Rubens Ricupero: Depende do que você entende por hegemonia. Se for o conceito gramsciano [referente à Gramsci], eu acho que eles não têm, eles têm poder.

César Benjamin
: Poder, exatamente, exatamente, e parcialmente em função da posição especial do dólar no sistema internacional, força militar também, e etc... A Europa vem concluindo um processo de unificação que gerou uma grande moeda que unifica o espaço econômico semelhante ao espaço americano, não é, e a China vem emergindo como uma potência importante no século XXI. E o senhor, como é o que senhor numa posição privilegiada, lá na Unctad, o senhor vê os desdobramento do sistema internacional nesses próximos anos e próxima década, há possibilidade de um avanço na direção de uma maior multipolaridade? Como é o que senhor vê esta... Qual é o projeto da Europa, a Europa tem condição de se confrontar de alguma maneira com o poder americano?

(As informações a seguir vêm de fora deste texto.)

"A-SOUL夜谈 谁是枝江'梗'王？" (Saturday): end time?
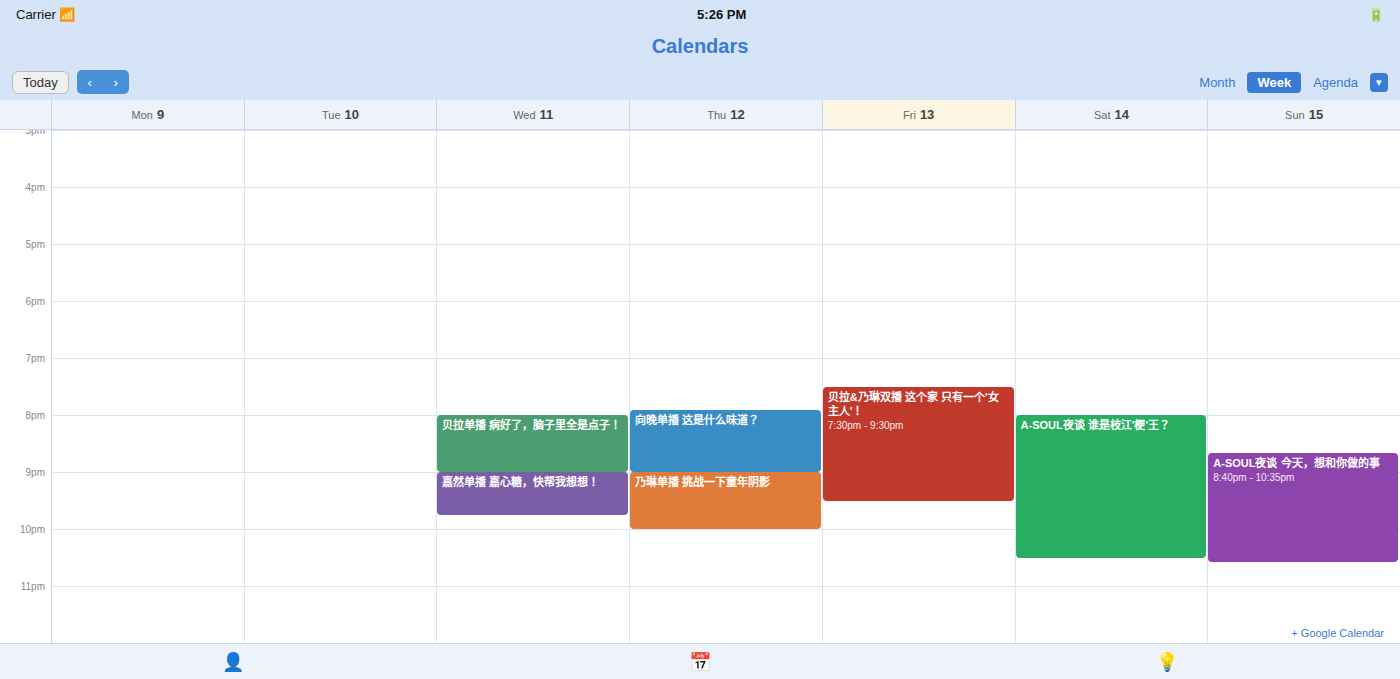
22:30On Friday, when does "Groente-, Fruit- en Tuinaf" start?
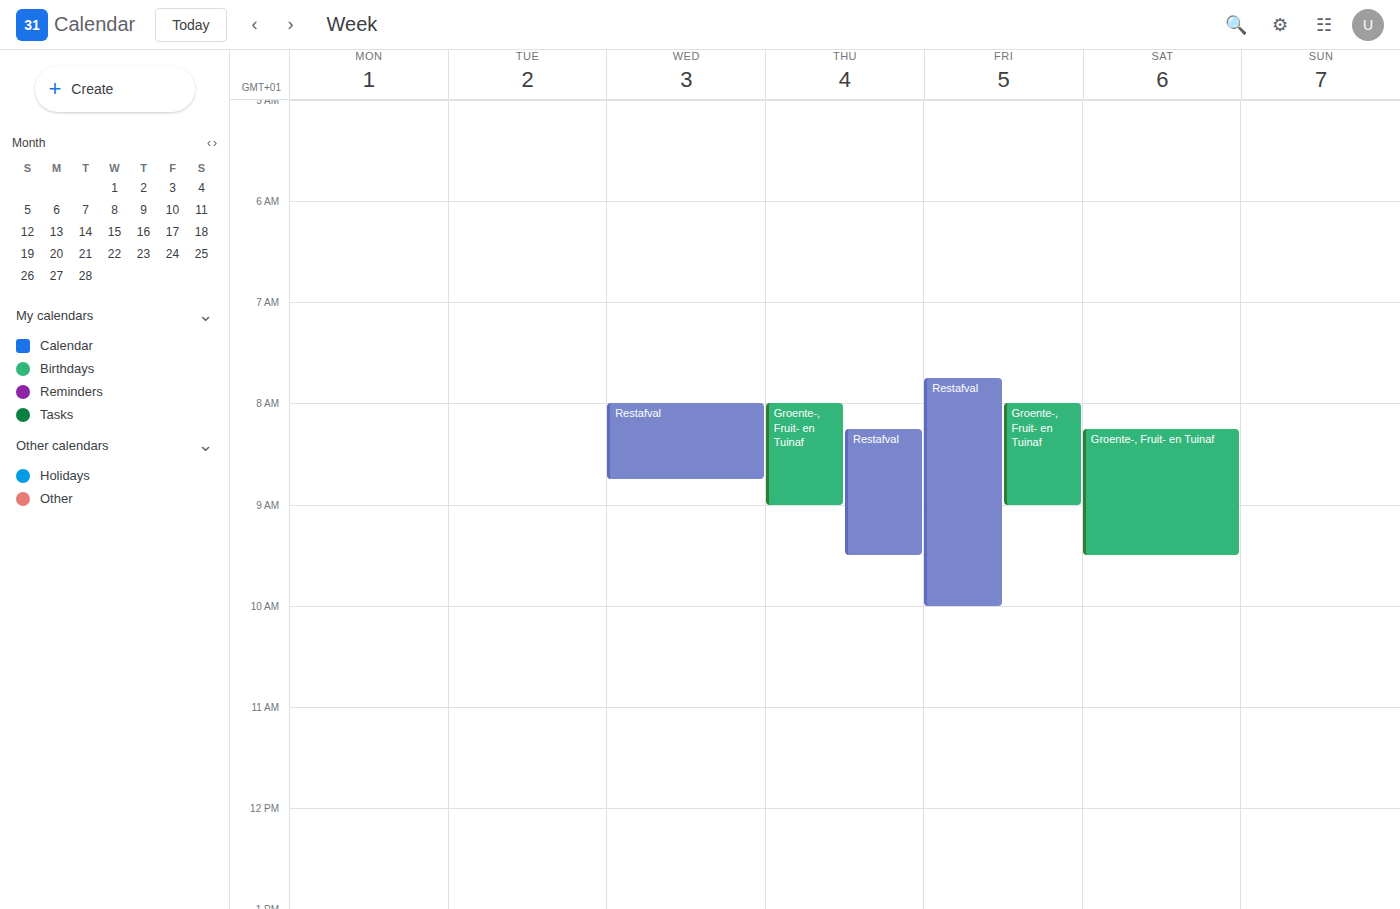
8:00 AMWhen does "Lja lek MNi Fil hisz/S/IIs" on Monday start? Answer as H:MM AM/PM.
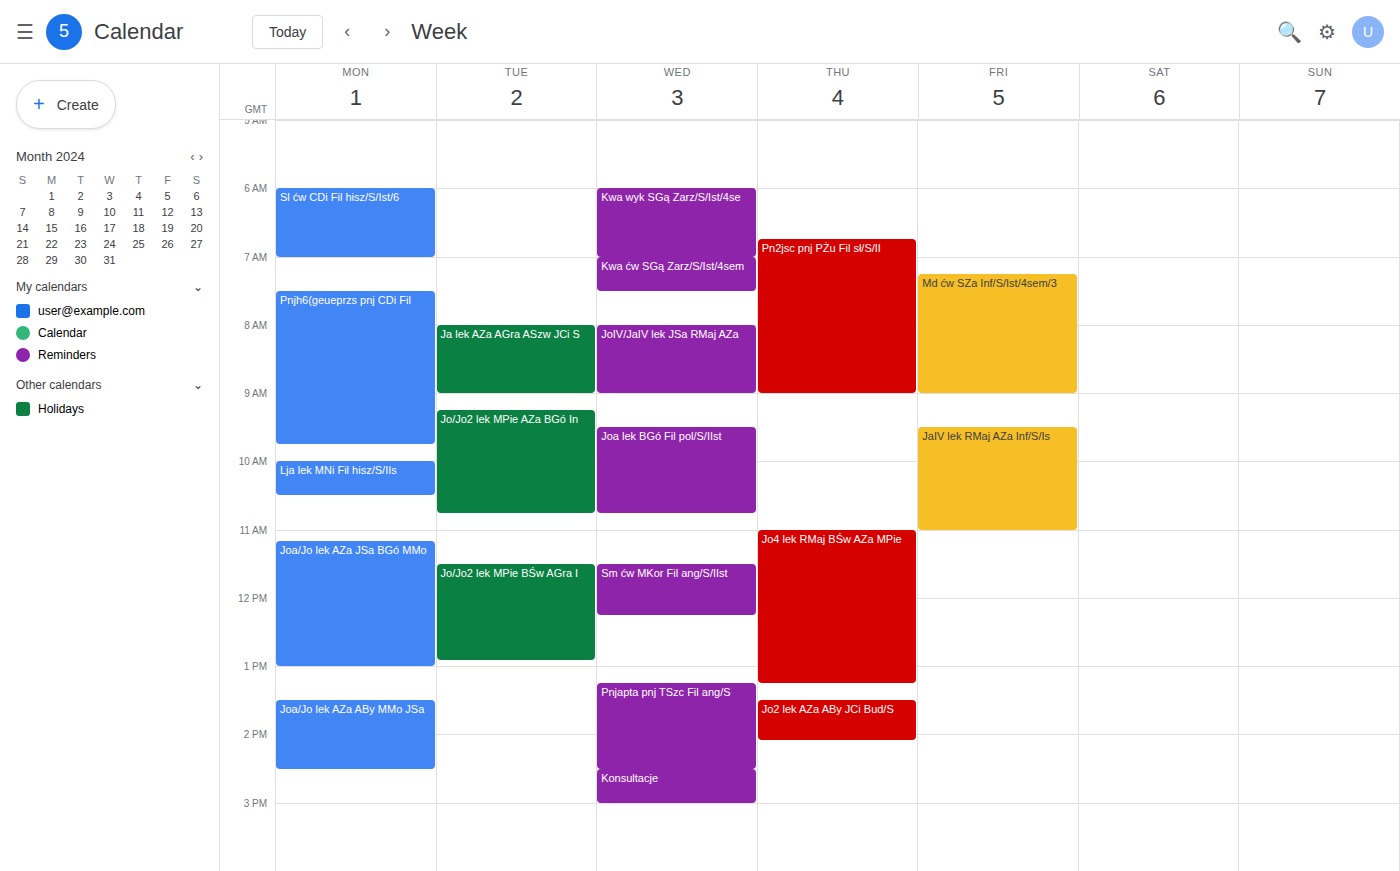
10:00 AMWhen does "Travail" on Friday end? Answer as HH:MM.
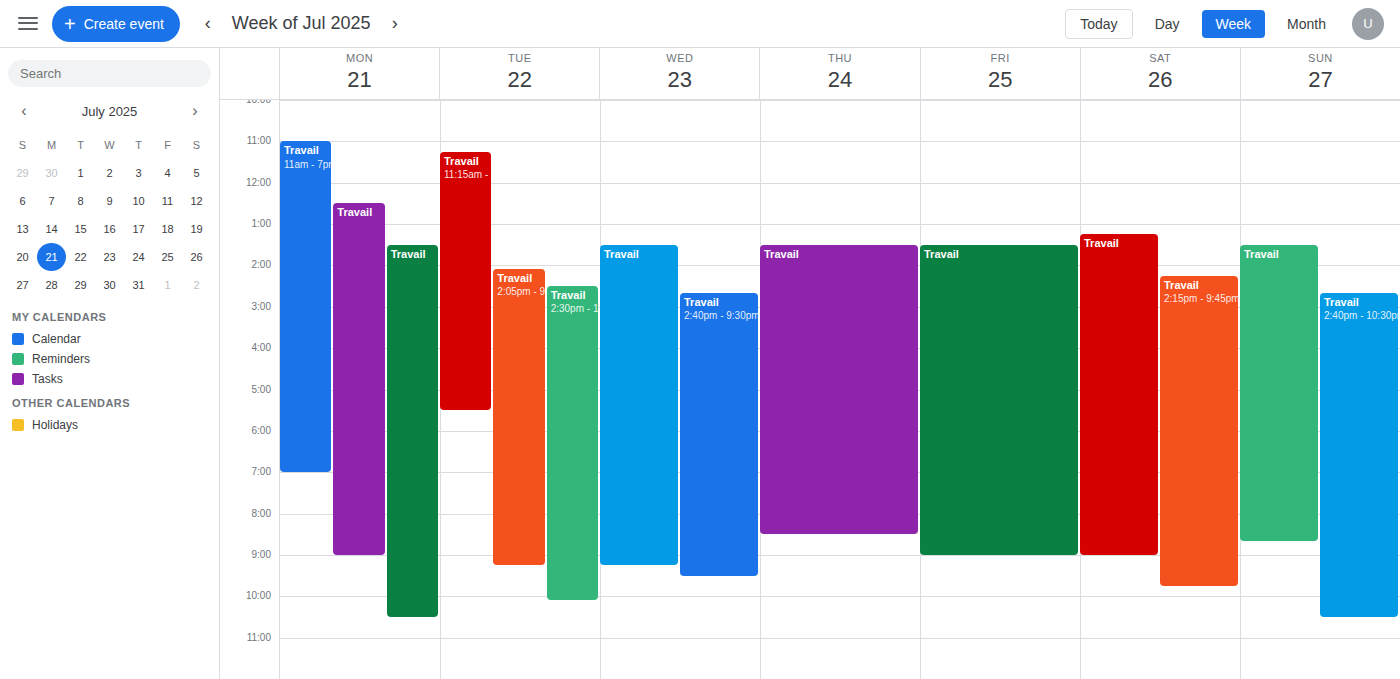
21:00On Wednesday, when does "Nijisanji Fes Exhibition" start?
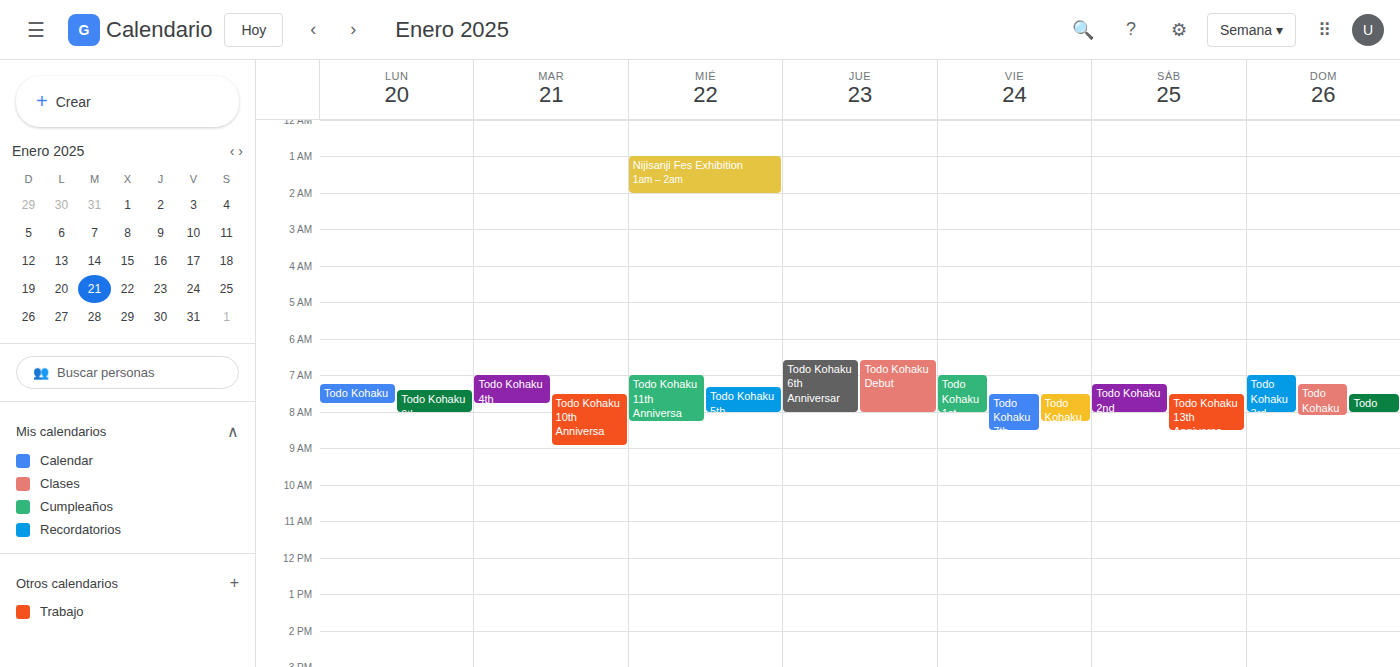
01:00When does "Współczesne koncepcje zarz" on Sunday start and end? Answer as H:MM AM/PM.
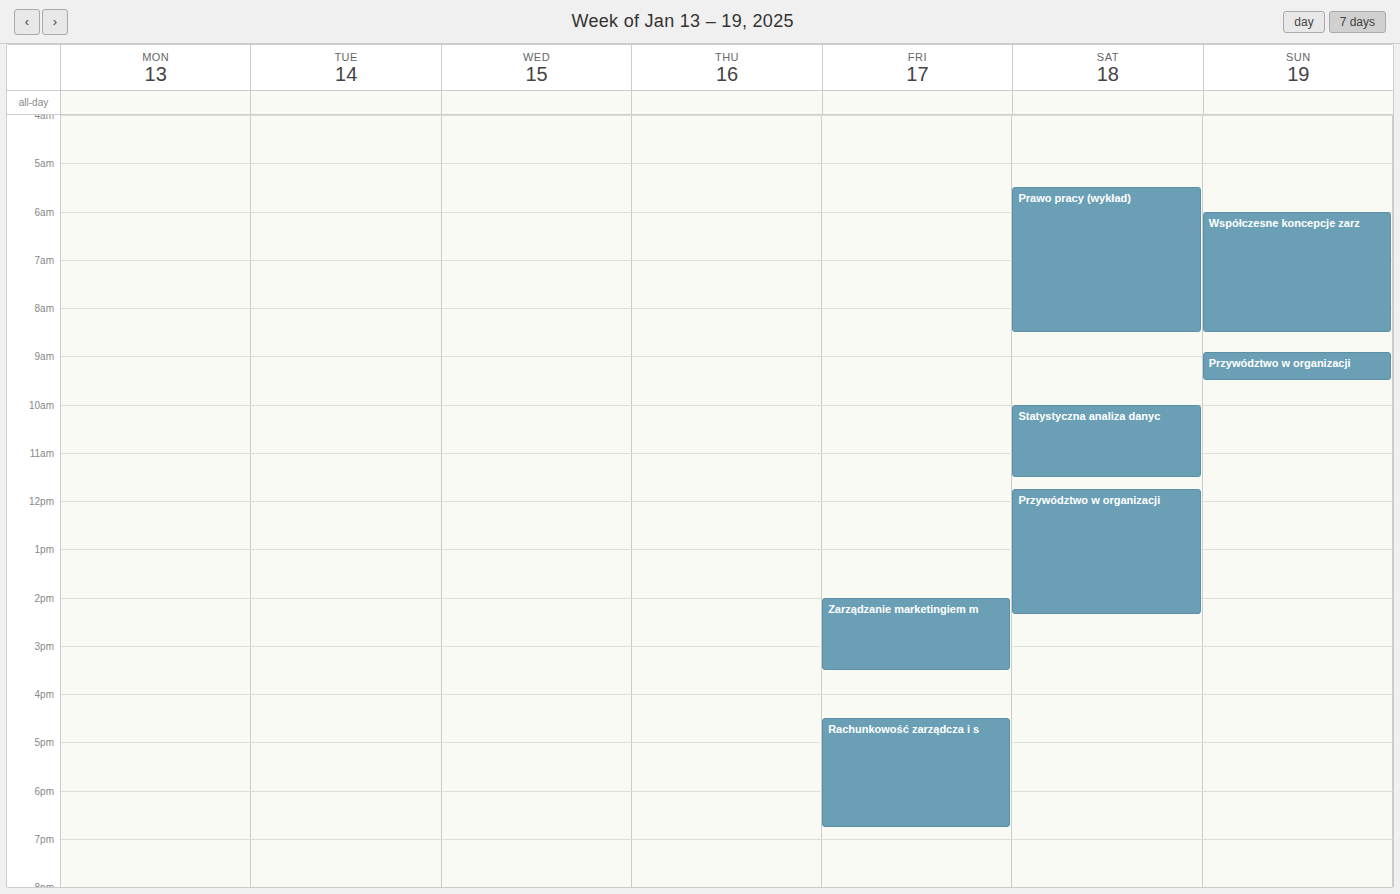
6:00 AM to 8:30 AM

Rubens Ricupero: No momento atual eu acho que há razão para estar preocupado, porque os acontecimentos de onze de setembro provocaram uma militarização crescente da política externa. Hoje em dia é nítido que o político predomina sobre o econômico e o Estado sobre os mercados não é? E é nítido também que essa postura de uma nova Guerra Fria, só que desta vez contra o terrorismo, provoca divergência mesmo no seio da aliança ocidental. No primeiro momento, logo depois do ataque, acreditou-se que, no próprio interesse dos Estados Unidos, o governo americano buscaria ter uma estratégia de consenso, utilizando o Conselho de Segurança da ONU, que aliás votou uma resolução de combate ao terrorismo, os aliados fazerem uma grande coalizão, e de fato isso durou até mais ou menos o fim da campanha contra o Afeganistão. Mas no momento que ficou menos nítido qual é o próximo inimigo, se será o Iraque ou se será uma luta absurda contra o terrorismo, de muitos anos, as divergências começaram a se aprofundar e hoje está nítido que...

[...]: E qual o papel da ONU, embaixador?

Rubens Ricupero: Bem, eu acho que a ONU é a única instância que dá legitimidade às decisões desse tipo, às decisões que afetam a paz e a segurança mundial...

Carlos Eduardo Lins e Silva: E se o Bush ignorar a ONU e atacar o Iraque?

[...]: Porque está evidente isso, não?

[Falam simultaneamente]

Rubens Ricupero: Não, seria gravíssimo. Na minha opinião, se ocorresse isso nós poderíamos ter uma situação parecida ao que foi a invasão da antiga Abissínia pela Itália fascista [1935] que marca o início do fim da Liga das Nações [formada em 1920 com o Tratado de Paz de Versalhes, com o objetivo de evitar uma nova guerra em proporção mundial e encerrada formalmente em 1946]. Dependendo de como se faça não é?. Porque, isso não é uma opinião minha, eu disse: eu acho, mas na verdade eu deveria dizer: pelo direito internacional positivo a única autoridade que pode justificar um emprego da força, a não ser em caso de auto-defesa imediata, é o Conselho de Segurança das Nações Unidas.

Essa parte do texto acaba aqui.